I was also at this meeting, and met with both Brian & Ron. But, this meeting was in Sarasota, FL., certainly not in St. Petersburg. Nevertheless, we enjoyed having Brian, as well as our other three Guest Speakers in attendance, at the 28th meeting of the Florida Timeshare Owners Group. (www.tsownersgroup.com). The next scheduled meeting will be on Nov. 16th. 2014. For more info, call me, (941) 351-1384.
Frank Debar, Group Coordinator. Florida Timeshare Owners Group.


----------



## TUGBrian (Apr 2, 2014)

whoops, driving that long made me loose my mind =)


----------



## LannyPC (Apr 6, 2014)

Is there anywhere we can read or see the excerpts or highlights of this meeting?

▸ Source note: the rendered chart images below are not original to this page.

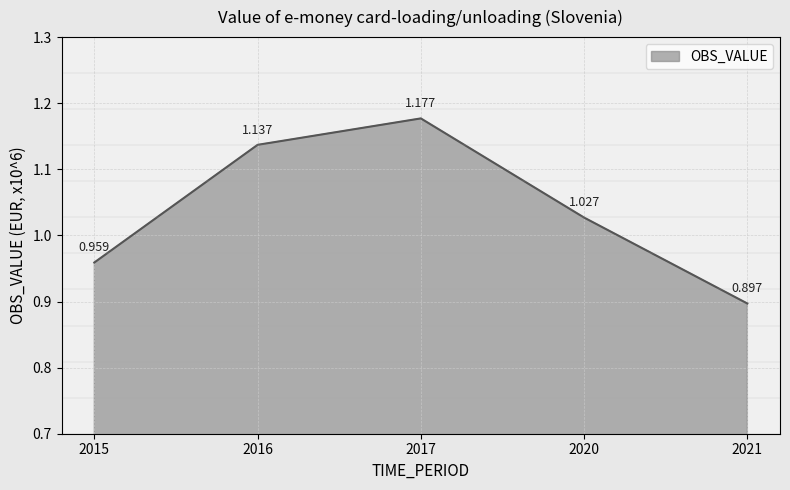

True or false: there are more than 0 points higher than both neighbors.

True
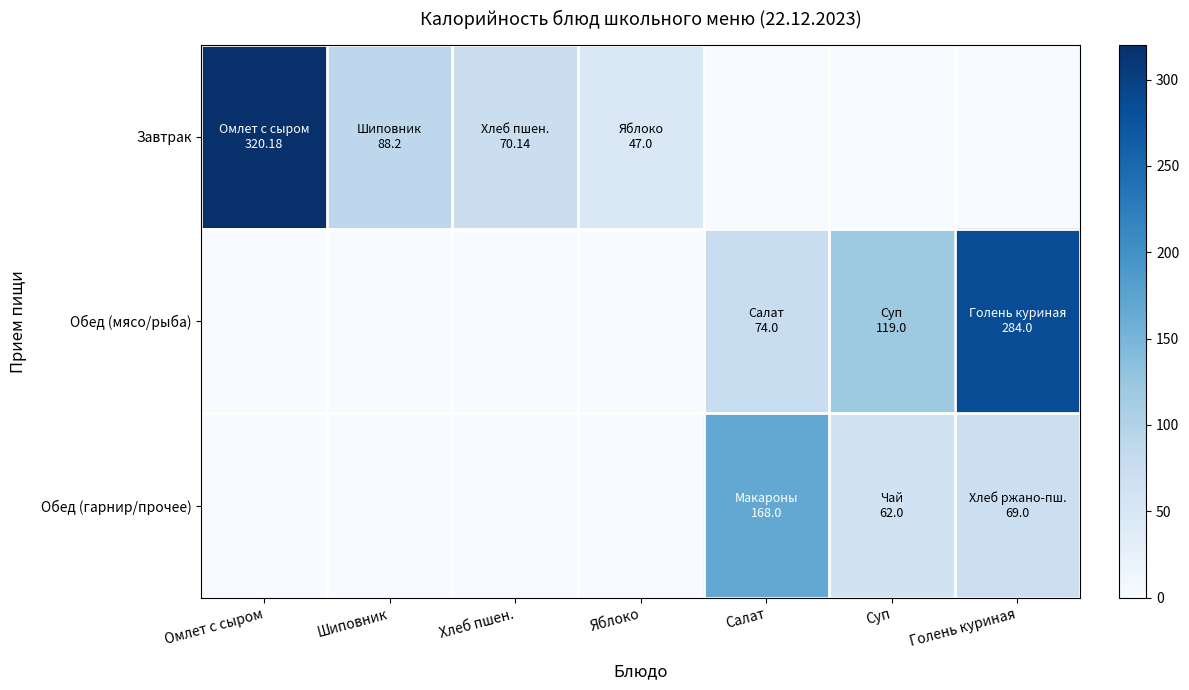

Between Яблоко and Голень куриная, which series saw the biggest shift?

Обед (мясо/рыба)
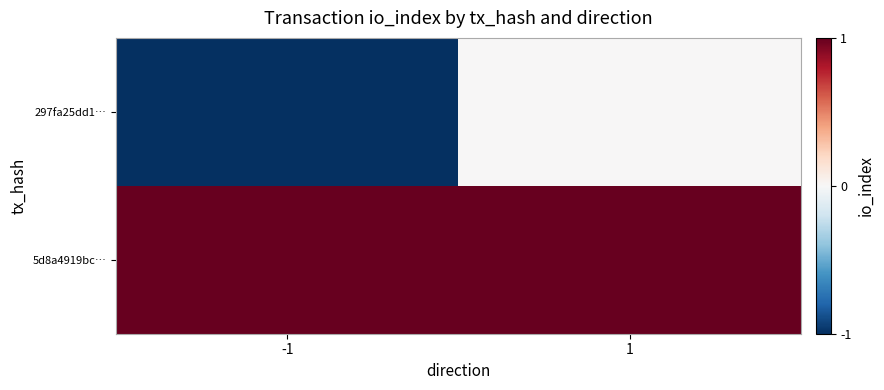

Which has a higher value, -1 or 1?

1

There was one article I saw but it only dealt with exchanging options.


----------



## palmtree7339 (Apr 12, 2014)

*Highlights of the Florida Timeshare Owners meeting in March are available.*

To Lanny & others that may be interested in the highlights of the FTOG meeting held on March 30th, in Sarasota, FL. 
You can obtain them by emailing me, at fdebar433@gmail.com. 
Once I receive your requests, I shall email the "highlites and excerpts" that you are requesting. 
The meeting was at full seating capacity, with Brian Rogers as one of four featured Guest Speakers.
Our website is www.tsownersgroup.com
Frank Debar, Chmn.
FTOG


----------



## LannyPC (Apr 18, 2014)

palmtree7339 said:


> To Lanny & others that may be interested in the highlights of the FTOG meeting held on March 30th, in Sarasota, FL.
> You can obtain them by emailing me, at fdebar433@gmail.com.
> Once I receive your requests, I shall email the "highlites and excerpts" that you are requesting.
> The meeting was at full seating capacity, with Brian Rogers as one of four featured Guest Speakers.
> ...



I sent you a PM.


----------



## palmtree7339 (Apr 20, 2014)

*Florida Timeshare Owners Group. Response to Lanny.*

Since I am unfamiliar with accessing PM's, could you either advise me as how to access the PM that you have sent me?
Or, please email me, or call me.
Frank Debar, Chmn. FTOG
(941) 351-1384


----------



## palmtree7339 (Apr 20, 2014)

*Florida Timeshare Owners Group*

Lanny, I have now accessed your PM, and responded with a PM. Frank


----------